Set down exactly the lines from the one containing "and permanent look." through the last line of the data below, and no others.

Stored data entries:
============================================================

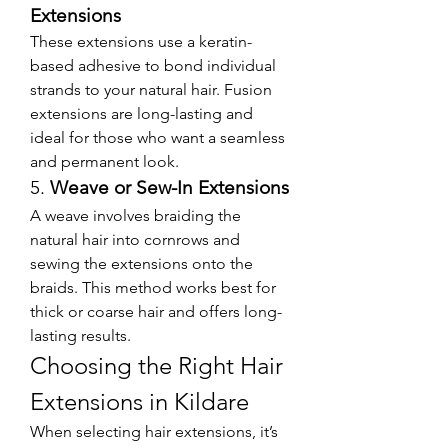
Extensions
These extensions use a keratin-
based adhesive to bond individual 
strands to your natural hair. Fusion 
extensions are long-lasting and 
ideal for those who want a seamless 
and permanent look.
5. 
Weave or Sew-In Extensions
A weave involves braiding the 
natural hair into cornrows and 
sewing the extensions onto the 
braids. This method works best for 
thick or coarse hair and offers long-
lasting results.
Choosing the Right Hair 
Extensions in Kildare
When selecting hair extensions, it’s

============================================================

### Exercise response
and permanent look.
5. 
Weave or Sew-In Extensions
A weave involves braiding the 
natural hair into cornrows and 
sewing the extensions onto the 
braids. This method works best for 
thick or coarse hair and offers long-
lasting results.
Choosing the Right Hair 
Extensions in Kildare
When selecting hair extensions, it’s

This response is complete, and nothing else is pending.